風の魔法の理由
目を覚ますと、昼間の一時だった。学校は遅刻だがシャルナはそんなこと気にしない。
彼から、メールや着信は入っていない。彼はけっこうマイペースな人間なのでチャイムを押して反応のなかったシャルナのことを無視してひとりだけで学校に行ってしまったのかもしれない。シャルナは彼に「おこさないで」と忠告していたのもそれも行ってしまった理由のひとつかもしれない。
「だれか来る」
シャルナはサンダルを履いてベランダに出た。晴れた空のしたに透明の街並みがひろがっていた。高い建物がたくさん立ち並んでいるというのにそれらはすべて透き通って見える。「まるで盲目の街」とシャルナはよく思うのであった。

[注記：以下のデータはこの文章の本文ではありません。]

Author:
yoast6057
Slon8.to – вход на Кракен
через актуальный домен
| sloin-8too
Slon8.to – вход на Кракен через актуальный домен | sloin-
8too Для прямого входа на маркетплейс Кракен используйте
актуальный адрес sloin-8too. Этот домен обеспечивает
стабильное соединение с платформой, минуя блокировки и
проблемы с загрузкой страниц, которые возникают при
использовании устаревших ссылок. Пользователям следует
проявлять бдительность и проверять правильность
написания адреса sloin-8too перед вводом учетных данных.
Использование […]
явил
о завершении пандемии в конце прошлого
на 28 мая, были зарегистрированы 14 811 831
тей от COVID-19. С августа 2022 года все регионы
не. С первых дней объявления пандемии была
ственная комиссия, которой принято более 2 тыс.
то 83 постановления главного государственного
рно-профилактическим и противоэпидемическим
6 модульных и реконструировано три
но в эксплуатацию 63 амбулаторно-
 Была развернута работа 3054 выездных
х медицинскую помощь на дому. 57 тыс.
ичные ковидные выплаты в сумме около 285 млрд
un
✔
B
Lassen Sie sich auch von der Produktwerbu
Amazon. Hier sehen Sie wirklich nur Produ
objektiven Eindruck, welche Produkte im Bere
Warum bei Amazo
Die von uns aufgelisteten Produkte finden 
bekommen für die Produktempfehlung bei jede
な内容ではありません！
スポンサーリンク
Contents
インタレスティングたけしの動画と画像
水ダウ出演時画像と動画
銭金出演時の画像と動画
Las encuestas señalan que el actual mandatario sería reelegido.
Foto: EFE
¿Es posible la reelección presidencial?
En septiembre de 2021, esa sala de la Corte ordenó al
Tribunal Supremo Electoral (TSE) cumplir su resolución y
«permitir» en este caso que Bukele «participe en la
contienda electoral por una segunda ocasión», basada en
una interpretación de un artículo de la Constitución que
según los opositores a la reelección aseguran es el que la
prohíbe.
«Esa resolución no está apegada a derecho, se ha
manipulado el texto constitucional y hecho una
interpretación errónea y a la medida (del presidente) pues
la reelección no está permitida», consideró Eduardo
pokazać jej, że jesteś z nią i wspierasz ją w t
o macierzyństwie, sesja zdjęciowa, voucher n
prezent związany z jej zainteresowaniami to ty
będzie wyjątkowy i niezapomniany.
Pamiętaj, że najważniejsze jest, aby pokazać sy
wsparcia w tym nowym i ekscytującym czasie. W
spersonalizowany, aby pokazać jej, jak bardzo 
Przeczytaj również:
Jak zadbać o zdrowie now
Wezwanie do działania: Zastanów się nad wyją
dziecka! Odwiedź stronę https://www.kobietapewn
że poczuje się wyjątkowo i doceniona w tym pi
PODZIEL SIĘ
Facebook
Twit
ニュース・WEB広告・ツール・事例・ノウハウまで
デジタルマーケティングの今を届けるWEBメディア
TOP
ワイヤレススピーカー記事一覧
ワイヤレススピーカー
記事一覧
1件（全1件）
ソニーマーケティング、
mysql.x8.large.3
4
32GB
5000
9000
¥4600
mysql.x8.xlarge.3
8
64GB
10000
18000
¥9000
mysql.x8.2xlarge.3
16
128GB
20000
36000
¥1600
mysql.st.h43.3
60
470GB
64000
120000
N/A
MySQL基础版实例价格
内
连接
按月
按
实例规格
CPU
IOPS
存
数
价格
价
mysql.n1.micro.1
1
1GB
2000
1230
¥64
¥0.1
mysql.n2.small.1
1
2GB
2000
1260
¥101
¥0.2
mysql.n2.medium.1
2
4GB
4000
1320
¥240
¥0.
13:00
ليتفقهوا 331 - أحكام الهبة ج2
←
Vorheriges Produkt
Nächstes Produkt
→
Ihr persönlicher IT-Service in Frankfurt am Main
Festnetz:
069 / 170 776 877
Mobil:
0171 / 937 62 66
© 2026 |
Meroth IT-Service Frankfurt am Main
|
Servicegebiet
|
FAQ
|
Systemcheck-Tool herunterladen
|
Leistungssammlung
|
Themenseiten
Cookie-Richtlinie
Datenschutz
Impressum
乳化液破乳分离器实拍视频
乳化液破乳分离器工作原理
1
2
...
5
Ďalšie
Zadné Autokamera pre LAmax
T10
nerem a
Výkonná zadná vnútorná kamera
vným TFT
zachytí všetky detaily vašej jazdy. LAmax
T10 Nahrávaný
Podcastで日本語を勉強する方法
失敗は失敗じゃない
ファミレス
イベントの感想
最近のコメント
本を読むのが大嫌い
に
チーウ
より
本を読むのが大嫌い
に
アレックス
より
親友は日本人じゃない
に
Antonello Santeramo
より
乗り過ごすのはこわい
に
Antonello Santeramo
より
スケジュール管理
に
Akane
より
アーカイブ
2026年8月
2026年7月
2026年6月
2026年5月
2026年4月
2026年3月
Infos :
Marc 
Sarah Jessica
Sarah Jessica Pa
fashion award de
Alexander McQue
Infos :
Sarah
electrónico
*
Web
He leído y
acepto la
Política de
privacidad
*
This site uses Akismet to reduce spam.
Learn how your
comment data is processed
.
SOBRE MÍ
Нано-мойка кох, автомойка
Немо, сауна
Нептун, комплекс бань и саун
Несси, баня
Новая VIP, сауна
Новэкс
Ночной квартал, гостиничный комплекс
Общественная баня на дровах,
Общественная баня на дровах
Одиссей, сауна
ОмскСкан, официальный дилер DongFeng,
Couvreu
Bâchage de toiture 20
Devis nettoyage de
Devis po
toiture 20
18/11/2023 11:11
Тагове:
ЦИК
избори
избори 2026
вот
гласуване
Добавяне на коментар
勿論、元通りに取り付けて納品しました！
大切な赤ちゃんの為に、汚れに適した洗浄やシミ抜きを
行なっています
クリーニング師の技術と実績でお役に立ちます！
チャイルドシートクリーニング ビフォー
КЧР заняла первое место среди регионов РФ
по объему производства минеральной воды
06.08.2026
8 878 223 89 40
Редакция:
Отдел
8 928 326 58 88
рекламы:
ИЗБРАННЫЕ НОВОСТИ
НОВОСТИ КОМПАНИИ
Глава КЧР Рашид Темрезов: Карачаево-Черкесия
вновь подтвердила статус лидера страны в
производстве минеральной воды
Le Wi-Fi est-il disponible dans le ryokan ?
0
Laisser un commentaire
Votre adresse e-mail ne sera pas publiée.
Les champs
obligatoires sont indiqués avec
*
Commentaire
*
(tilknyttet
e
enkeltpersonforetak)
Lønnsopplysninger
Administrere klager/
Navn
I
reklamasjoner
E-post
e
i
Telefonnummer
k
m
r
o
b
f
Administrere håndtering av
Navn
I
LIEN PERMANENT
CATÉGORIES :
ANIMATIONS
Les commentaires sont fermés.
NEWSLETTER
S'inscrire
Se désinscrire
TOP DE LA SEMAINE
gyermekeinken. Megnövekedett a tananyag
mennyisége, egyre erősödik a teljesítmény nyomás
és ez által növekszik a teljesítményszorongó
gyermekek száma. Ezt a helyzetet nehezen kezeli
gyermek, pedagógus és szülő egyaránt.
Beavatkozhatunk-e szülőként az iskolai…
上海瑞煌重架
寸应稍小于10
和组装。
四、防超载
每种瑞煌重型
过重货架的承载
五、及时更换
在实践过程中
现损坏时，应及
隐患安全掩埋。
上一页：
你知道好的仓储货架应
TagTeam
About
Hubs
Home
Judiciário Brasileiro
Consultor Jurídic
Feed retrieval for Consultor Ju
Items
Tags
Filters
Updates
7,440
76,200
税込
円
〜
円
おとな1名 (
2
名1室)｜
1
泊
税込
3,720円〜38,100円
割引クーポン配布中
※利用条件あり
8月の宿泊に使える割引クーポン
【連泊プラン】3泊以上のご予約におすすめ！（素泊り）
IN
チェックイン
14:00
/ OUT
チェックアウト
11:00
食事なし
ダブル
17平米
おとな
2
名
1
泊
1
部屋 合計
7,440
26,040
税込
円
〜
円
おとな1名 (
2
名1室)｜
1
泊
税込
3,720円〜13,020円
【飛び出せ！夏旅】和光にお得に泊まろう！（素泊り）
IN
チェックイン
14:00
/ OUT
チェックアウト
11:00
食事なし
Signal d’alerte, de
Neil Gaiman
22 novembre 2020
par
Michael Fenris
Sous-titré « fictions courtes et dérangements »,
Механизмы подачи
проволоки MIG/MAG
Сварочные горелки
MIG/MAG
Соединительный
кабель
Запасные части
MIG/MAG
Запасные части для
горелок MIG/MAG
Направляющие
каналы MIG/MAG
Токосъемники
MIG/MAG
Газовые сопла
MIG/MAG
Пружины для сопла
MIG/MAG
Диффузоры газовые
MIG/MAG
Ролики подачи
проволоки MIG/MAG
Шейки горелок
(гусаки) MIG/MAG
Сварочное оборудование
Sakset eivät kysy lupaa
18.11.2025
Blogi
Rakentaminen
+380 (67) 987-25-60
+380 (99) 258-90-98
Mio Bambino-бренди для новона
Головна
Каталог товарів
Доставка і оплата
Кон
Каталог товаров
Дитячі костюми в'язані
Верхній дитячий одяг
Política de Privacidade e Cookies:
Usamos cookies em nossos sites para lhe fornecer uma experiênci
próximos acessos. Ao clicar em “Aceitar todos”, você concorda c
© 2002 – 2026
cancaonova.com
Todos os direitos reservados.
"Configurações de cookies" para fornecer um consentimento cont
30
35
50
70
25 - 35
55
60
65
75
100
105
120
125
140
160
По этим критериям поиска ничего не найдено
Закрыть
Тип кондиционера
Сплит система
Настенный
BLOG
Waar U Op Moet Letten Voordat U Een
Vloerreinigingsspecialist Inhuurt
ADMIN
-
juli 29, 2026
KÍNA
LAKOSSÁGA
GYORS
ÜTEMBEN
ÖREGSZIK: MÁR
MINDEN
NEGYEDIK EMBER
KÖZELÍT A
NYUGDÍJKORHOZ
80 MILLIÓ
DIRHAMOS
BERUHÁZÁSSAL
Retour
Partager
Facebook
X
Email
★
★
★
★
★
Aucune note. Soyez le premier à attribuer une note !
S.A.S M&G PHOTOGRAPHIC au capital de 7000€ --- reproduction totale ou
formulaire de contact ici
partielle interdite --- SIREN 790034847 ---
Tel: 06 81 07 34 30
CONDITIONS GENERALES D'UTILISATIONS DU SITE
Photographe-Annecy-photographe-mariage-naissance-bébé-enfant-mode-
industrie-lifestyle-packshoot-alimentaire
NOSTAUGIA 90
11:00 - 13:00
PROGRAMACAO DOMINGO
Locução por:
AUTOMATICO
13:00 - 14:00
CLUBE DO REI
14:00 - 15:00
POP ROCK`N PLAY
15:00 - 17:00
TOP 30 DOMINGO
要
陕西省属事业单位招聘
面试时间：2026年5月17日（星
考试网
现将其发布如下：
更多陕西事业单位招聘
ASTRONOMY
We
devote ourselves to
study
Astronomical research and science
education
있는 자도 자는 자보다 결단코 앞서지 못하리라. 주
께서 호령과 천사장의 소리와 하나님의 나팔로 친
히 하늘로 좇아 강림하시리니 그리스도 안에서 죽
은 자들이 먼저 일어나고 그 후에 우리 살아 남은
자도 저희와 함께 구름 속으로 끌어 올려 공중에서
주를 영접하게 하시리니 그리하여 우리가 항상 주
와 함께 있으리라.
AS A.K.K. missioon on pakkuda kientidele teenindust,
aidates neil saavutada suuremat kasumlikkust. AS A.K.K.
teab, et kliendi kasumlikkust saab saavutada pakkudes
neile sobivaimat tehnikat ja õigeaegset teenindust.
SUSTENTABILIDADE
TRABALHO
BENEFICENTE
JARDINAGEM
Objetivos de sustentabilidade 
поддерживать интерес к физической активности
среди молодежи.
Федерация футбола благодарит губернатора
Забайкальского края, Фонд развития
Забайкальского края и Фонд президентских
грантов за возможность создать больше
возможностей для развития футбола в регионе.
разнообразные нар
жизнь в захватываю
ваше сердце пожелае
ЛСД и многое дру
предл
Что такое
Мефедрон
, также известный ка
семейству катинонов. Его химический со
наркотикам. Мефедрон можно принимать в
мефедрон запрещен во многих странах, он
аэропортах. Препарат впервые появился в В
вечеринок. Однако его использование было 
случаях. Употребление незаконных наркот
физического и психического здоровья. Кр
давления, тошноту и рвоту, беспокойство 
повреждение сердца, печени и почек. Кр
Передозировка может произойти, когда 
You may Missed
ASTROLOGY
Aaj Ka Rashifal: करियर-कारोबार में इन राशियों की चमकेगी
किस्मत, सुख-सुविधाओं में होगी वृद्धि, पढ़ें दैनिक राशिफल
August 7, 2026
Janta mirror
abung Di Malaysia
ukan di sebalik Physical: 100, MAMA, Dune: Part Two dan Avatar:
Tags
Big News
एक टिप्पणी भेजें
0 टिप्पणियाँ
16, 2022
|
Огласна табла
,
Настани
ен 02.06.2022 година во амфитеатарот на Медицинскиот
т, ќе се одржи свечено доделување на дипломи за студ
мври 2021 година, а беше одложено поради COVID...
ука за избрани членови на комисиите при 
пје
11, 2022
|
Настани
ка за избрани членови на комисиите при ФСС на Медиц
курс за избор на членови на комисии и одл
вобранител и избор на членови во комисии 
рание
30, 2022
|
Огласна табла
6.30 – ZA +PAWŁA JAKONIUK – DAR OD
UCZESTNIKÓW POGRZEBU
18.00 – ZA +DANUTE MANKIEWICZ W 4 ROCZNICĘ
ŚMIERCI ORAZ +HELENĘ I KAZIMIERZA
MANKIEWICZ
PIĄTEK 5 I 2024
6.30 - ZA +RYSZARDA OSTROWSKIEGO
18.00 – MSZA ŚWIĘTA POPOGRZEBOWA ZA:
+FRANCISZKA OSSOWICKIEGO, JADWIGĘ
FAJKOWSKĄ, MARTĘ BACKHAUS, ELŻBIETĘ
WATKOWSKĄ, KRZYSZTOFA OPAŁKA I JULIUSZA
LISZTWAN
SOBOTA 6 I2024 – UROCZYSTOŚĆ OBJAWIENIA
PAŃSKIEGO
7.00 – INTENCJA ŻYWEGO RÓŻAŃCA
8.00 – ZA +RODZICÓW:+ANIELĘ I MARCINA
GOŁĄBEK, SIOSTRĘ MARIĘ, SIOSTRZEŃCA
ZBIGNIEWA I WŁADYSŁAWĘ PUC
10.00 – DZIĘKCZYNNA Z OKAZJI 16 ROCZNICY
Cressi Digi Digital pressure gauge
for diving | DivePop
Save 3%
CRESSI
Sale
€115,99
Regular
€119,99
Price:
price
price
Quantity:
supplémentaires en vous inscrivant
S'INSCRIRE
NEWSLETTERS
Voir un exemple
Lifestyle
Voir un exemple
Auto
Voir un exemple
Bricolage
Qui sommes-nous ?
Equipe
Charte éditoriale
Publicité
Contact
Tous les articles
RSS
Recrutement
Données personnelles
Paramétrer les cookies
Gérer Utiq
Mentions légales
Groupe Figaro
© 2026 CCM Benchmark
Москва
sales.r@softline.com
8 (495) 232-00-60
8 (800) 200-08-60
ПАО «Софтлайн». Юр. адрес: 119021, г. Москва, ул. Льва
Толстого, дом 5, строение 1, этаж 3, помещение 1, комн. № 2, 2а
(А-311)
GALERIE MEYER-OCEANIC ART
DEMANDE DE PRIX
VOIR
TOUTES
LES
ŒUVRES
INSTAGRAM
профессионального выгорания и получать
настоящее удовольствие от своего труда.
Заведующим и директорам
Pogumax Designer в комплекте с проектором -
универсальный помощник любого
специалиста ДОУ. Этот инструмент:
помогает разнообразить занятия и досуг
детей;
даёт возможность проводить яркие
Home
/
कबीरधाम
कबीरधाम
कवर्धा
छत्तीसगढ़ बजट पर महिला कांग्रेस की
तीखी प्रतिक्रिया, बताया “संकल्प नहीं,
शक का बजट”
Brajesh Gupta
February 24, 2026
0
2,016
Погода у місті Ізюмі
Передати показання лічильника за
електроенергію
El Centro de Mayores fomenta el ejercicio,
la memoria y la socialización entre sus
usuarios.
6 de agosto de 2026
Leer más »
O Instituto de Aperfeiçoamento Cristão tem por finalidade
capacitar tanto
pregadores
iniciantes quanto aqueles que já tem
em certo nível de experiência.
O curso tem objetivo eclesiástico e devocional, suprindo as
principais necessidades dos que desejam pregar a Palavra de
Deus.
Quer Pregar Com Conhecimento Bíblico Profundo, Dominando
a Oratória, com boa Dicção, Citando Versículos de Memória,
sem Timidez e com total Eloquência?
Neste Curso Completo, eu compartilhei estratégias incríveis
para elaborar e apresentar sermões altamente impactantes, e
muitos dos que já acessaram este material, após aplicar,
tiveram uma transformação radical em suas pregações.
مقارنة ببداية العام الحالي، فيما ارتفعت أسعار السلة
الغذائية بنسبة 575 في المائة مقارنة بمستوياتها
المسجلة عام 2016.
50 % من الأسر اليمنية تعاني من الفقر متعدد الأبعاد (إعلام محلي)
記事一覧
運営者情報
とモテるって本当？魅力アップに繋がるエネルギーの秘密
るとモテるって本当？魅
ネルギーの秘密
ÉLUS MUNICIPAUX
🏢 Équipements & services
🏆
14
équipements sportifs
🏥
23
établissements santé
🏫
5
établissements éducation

ほんとうは、ユキがはじめにそう思ったのだった。シャルナはそれをただ真似しただけだったかもしれなかった。
レジ・トルニコスタ国は、中心街にゲートをかまえていた。ゲートは四つあり、そこで検問をおこなっている。検問の対象者はごく一部の人間たちだけだ。おもに王に直結した軍事関係者たちと、それとマフィアの人間たちである。
ライトがユキに話していたそうだが、この街を出入りするのに苦労するのはそういった人間たちだけで、一般人はかんたんに出入りすることが可能だった。
全国民がその対象者となるようならば、一躍世界中のニュースとなり、王は王ではいられなくなる。王は、そうあってはならないのだ。王は自由で、そして横暴でなくては気が済まないはずだからだ。
シャルナは、街の向こう側をながめながらユキのことをかんがえた。
ユキは、どうやってこの世界にワープしてきたのだろう。
だが、もしかするとそれはワープではなく生まれ変わっている可能性もある。
つまり転生だ。
ユキはこの世界で生まれ、どこかのポイントで、すり替わったのかもしれない。
シャルナにはほんとうのことなどわからないが、その少女を風で感じ取ったときに、そうかんがえてしまった。
「昨晩の魔法使いたちよりも、危険な存在かも……」
ある意味、そうかもしれない。
ほんとうに、ある意味で……。
シャルナは急いで学校の支度をはじめた。
そうではなくても、ユキが学校の体育のゲームであばれたせいで有名人になってしまったというのに。
まったく、つぎからつぎへと面倒事が増えていくではないか。
シャルナにとっての問題はダラン王のことなどではない。
シャルナにとっての問題はユキが他人にうばわれるかもしれないという恐怖だけなのだ。
シャルナはユキに救世主としての風を感じたからこそそう言っているだけで、シャルナにとってはダラン王のことなどほんとうはどうでもいいことなのである。
「もう、だれなの、あの赤毛の子は……!」
シャルナはあわてて部屋を飛び出した。